How we cite our quotes:
Yet looks he like a king. Behold, his eye,
As bright as is the eagle's, lightens forth
Controlling majesty. (3.3.4)
Despite being trapped by Henry Bolingbroke's men, Richard still looks like a king, to York's eyes anyway. But York importantly mentions that the impression of power is just that – an impression, and a deceptive one. Two lines later, he regrets that "any harm should stain so fair a show!" By using the word show, York is highlighting how insubstantial Richard is and always has been.

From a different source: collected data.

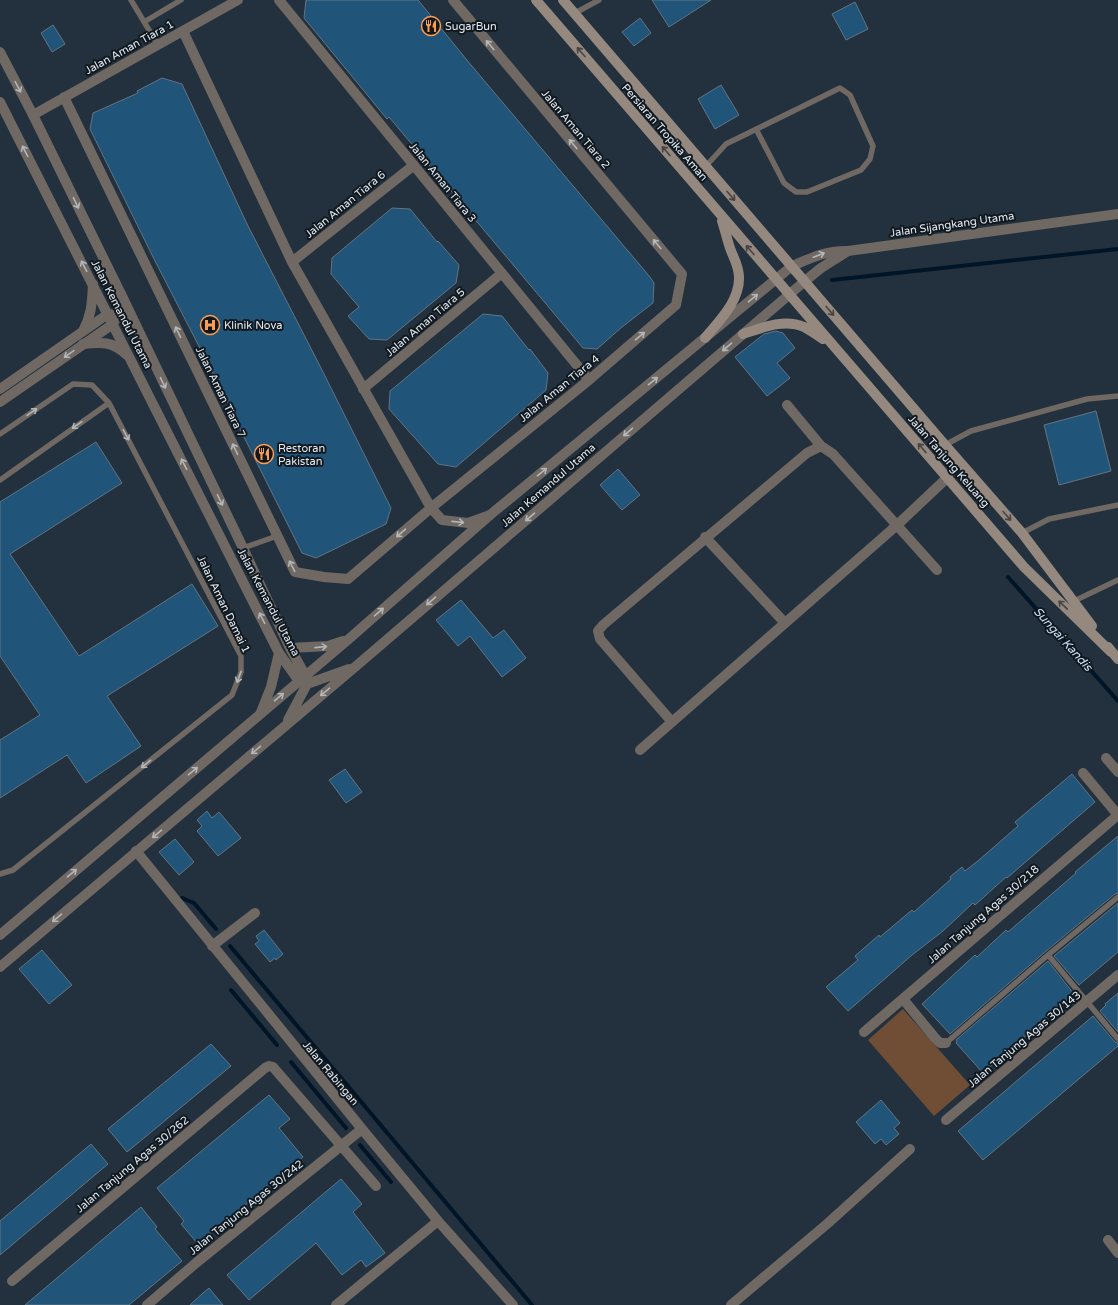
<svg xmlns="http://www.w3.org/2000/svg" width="1118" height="1305" font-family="'Varela Round',sans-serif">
<rect width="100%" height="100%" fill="#22313d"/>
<path fill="#704e36" d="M903,1009L970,1085L934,1116L868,1040Z"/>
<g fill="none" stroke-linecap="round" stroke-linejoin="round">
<path stroke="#001528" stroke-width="4" d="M832,280L1118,249
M1008,577L1118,701
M182,898L194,903L216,929
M230,946L532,1305
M231,990L277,1045
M291,1062L346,1128
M360,1145L391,1182"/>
</g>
<path fill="#215479" stroke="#637482" d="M306,0H418L471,65L650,277L654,283L653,303L622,327L597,349L583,348L389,117L387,119L304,18Z
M652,0H711L669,27Z
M855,2L868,29L846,40L832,14Z
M640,18L651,33L634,46L622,32Z
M53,25L65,44L52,52L41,33Z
M162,78L182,84L247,224L320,366L391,508L386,524L316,558L302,553L236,421L237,420L154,259L90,129L93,113L138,93L137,91Z
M721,85L739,115L715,129L698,99Z
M392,208L410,209L437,242L438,241L459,265L456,283L387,340L369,339L348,316L359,307L331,274L332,258Z
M483,314L502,316L529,350L530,349L548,373L546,390L456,467L438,464L389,409L390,391Z
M776,331L783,333L795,348L777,363L790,378L767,396L735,357L764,334Z
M1096,411L1111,471L1059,485L1044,425Z
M96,442L122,483L10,554L79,656L192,584L218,626L107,696L141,746L86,783L67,755L0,798V740L40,715L0,656V502Z
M618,469L640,495L622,510L600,485Z
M461,600L493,638L504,630L526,658L502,677L470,636L458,646L436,620Z
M345,769L362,792L346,803L329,780Z
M1072,774L1095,802L1007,878L1006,877L975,905L973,903L943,931L912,955L848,1011L826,987L858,960L855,956L879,935L880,937L912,910L914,912L951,879L950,877L962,867L965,871L979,860L1018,826L1015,822Z
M207,811L212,818L219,812L241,838L218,856L197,831L202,826L197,820Z
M1118,836V893L1115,894L1045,952L950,1034L922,1004L963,966L975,955L977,957L1006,930L1008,932L1076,873L1075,872Z
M175,839L194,862L179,875L159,852Z
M1118,903V952L1079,985L1054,956Z
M264,930L283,954L276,960L275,958L270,962L255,944L259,941L256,936Z
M42,950L72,985L49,1004L19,969Z
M1048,961L1074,994L983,1073L956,1043L957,1042L956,1040Z
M1118,993V1032L1100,1011L1106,1005L1105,1004Z
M1093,1016L1115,1042L1118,1043V1046L983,1160L958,1131Z
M211,1044L231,1066L127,1152L108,1129Z
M269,1095L290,1119L279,1128L303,1157L198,1244L181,1224L184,1221L157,1188Z
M881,1100L900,1123L894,1128L899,1134L886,1145L881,1139L875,1144L856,1122Z
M91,1144L108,1164L0,1255V1221Z
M341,1179L362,1204L353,1212L385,1253L366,1267L361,1260L342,1275L316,1243L249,1300L227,1275Z
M141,1207L157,1227L155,1229L182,1261L129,1305H25Z
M209,1288L223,1305H190L203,1293Z"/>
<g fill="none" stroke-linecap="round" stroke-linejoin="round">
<path stroke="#706862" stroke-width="5.5" d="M131,0L158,45
M575,13L599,0
M144,22L181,0
M706,166L726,144L840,88L850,95L873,146L870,159L861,170L807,192H796L784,183L756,129
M0,434L73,384L92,385L109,403L241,656V672L232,695L13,870L0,874
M945,445L971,431L1087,399L1118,396
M0,480L109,403
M1022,533L1049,519L1118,505
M243,548L277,536
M1074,601L1118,580
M1048,955L1118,1039
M946,1043L1048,955L1118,897"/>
<path stroke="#706862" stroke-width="10" d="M279,0L589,380
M183,31L292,262L431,508L442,520L468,523L490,515
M64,97L295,572L324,577L348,579L431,508L589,380L676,305L682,274L453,0
M33,115L238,0
M292,262L414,165
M792,266C811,258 827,250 848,251L1118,214
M805,281L821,268L848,251
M0,389L108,314L117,315L136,327
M363,389L502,273
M0,402L113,324L117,315L121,294
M787,405L821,446L833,454L937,570
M705,537L785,623
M672,722L600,639L598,631L603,625L807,453L821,446
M640,750L896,526L948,477
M1106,758L1118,772
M1083,773L1118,815
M136,851L362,1129L438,1221L513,1305
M212,946L255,913
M903,999L935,1038L940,1043H946
M864,1032L1118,815
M946,1120L1118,975
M1108,1240L1118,1253
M12,1281L265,1068L269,1066L273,1067L376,1186
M147,1305L196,1263L362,1129
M336,1305L438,1221
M731,1305L827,1224L910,1149"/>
<path stroke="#706862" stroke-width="10" d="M0,52L33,115L121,294L243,548L290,648L305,675L307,684L288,720
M0,102L279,653L299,681L307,684L349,669
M83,331C92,314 92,302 93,284
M83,344C102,342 112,341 127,355
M290,648L328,646L343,641
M261,712L271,687L279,653
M0,935L350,638L490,515L792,266
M0,967L355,667L805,281"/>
<path stroke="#95887f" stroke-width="10" d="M536,0L1024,567L1111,652
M563,0L945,445L1022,533L1092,626
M743,334C762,328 784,318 804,327C810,330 817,335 823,339
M705,338C719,321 740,301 739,277C739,266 733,257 730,248C727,239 725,230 722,221
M1108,647L1118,659"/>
</g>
<defs><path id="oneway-shaft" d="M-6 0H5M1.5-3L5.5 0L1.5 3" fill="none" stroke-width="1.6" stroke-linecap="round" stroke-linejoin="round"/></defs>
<g stroke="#b4b7ba">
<use href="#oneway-shaft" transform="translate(490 45) rotate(-130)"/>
<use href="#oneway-shaft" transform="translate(18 87) rotate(62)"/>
<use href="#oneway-shaft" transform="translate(573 144) rotate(-130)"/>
<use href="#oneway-shaft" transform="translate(25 151) rotate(-117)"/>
<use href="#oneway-shaft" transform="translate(76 203) rotate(64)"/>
<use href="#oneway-shaft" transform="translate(657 244) rotate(-130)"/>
<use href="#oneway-shaft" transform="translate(819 255) rotate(-21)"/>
<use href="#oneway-shaft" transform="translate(84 266) rotate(-117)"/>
<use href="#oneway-shaft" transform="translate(753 298) rotate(-40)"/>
<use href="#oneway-shaft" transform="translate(178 332) rotate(-116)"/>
<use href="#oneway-shaft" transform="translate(640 336) rotate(-40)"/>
<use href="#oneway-shaft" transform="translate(727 347) rotate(139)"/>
<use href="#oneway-shaft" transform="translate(69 354) rotate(145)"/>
<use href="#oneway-shaft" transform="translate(653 381) rotate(-39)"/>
<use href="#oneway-shaft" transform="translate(163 383) rotate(64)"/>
<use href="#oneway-shaft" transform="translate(32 412) rotate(-35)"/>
<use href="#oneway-shaft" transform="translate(77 425) rotate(145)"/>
<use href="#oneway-shaft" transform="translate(628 432) rotate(139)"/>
<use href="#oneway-shaft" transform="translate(126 435) rotate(62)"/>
<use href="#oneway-shaft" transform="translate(235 449) rotate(-116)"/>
<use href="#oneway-shaft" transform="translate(184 464) rotate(-117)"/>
<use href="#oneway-shaft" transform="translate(542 472) rotate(-39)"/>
<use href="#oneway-shaft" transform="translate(220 500) rotate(64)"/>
<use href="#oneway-shaft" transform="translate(530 517) rotate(139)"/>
<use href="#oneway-shaft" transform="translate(458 522) rotate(6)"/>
<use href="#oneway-shaft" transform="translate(401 533) rotate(139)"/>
<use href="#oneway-shaft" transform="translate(292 566) rotate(-117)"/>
<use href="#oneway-shaft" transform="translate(431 601) rotate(139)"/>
<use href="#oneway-shaft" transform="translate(379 612) rotate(-41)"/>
<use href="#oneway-shaft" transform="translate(262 618) rotate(-117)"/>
<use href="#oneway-shaft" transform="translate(321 647) rotate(-6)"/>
<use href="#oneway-shaft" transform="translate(239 677) rotate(110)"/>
<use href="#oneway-shaft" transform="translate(325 692) rotate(140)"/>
<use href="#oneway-shaft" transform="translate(279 697) rotate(-40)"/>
<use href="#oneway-shaft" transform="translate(256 750) rotate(140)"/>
<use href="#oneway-shaft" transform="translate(146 764) rotate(141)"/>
<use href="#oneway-shaft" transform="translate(193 771) rotate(-40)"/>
<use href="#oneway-shaft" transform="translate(157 834) rotate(140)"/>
<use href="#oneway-shaft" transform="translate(72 873) rotate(-40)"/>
<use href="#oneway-shaft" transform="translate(57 918) rotate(140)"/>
</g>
<g stroke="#464545">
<use href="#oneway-shaft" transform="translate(581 52) rotate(-131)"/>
<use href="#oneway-shaft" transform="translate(666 151) rotate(-131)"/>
<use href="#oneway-shaft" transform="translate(731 196) rotate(49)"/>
<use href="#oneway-shaft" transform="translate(750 250) rotate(-131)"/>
<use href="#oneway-shaft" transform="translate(830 311) rotate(50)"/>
<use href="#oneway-shaft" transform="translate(922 448) rotate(-131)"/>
<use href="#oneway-shaft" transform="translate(1007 516) rotate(49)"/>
<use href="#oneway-shaft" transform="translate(1063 605) rotate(-136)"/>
</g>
<defs>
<g id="restaurant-ring" transform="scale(1)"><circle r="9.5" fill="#11181e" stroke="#fd9d54" stroke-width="1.5"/><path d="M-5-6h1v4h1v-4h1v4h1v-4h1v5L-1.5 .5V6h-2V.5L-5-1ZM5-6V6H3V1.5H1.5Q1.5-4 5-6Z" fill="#fd9d54"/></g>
<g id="hospital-ring" transform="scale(1)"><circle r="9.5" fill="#11181e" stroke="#fd9d54" stroke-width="1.5"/><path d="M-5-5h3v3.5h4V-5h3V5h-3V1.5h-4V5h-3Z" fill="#fd9d54"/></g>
</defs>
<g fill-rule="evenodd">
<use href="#restaurant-ring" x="431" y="26"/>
<use href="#hospital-ring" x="210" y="325"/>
<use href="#restaurant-ring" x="264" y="454"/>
</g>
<g text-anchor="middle" stroke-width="4" stroke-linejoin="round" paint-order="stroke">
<g font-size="11" fill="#e2ebf4" stroke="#11181e" text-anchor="start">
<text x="445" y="30">SugarBun</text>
<text x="224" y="329">Klinik Nova</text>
<text x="278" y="452">Restoran<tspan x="278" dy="13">Pakistan</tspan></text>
</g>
<g font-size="11" fill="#e2ebf4" stroke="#11181e">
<text transform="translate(129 47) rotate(-29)" y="4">Jalan Aman Tiara 1</text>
<text transform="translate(576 129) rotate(50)" y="4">Jalan Aman Tiara 2</text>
<text transform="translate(665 132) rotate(49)" y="4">Persiaran Tropika Aman</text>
<text transform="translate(443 182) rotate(51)" y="4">Jalan Aman Tiara 3</text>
<text transform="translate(345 204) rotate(-39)" y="4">Jalan Aman Tiara 6</text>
<text transform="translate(952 224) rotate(-8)" y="4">Jalan Sijangkang Utama</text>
<text transform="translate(122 314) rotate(63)" y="4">Jalan Kemandul Utama</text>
<text transform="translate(425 322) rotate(-40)" y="4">Jalan Aman Tiara 5</text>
<text transform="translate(559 388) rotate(-39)" y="4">Jalan Aman Tiara 4</text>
<text transform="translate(221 392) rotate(64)" y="4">Jalan Aman Tiara 7</text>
<text transform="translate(949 461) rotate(49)" y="4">Jalan Tanjung Keluang</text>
<text transform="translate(548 485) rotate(-41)" y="4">Jalan Kemandul Utama</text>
<text transform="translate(269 602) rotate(62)" y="4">Jalan Kemandul Utama</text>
<text transform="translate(224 604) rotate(64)" y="4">Jalan Aman Damai 1</text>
<text transform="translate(983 914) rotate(-41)" y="4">Jalan Tanjung Agas 30/218</text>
<text transform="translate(1024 1039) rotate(-40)" y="4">Jalan Tanjung Agas 30/143</text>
<text transform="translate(331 1073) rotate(50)" y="4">Jalan Rabingan</text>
<text transform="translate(132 1164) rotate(-40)" y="4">Jalan Tanjung Agas 30/262</text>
<text transform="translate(246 1207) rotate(-39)" y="4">Jalan Tanjung Agas 30/242</text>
</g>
<g font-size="12" font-style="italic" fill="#cae7ff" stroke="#11181e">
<text transform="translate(1063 639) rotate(48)" y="4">Sungai Kandis</text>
</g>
</g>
</svg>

No deeper wrinkles yet? Hath Sorrow struck
So many blows upon this face of mine
And made no deeper wounds? (4.1.10)
After Richard loses his crown, he looks in a mirror and expects to see that his face has aged as a reflection of his sorrow and grief. This is evidence that Richard constantly confuses surface and substance. Here he confuses his face with his experience. It seems logical to him that his face should have wrinkles to provide evidence of his suffering.
O, flatt'ring glass,
Like to my followers in prosperity,
Thou dost beguile me. (4.1.10)
As he continues to look into a mirror, Richard is surprised to find his face basically unchanged. Feeling that he's been deeply transformed by losing the crown, it troubles him that his face refuses to show his suffering, to provide an honest reflection of his reality. He accuses the glass of "flattering" him, of making him look healthier than he really is – much like his advisers did when he was still in power.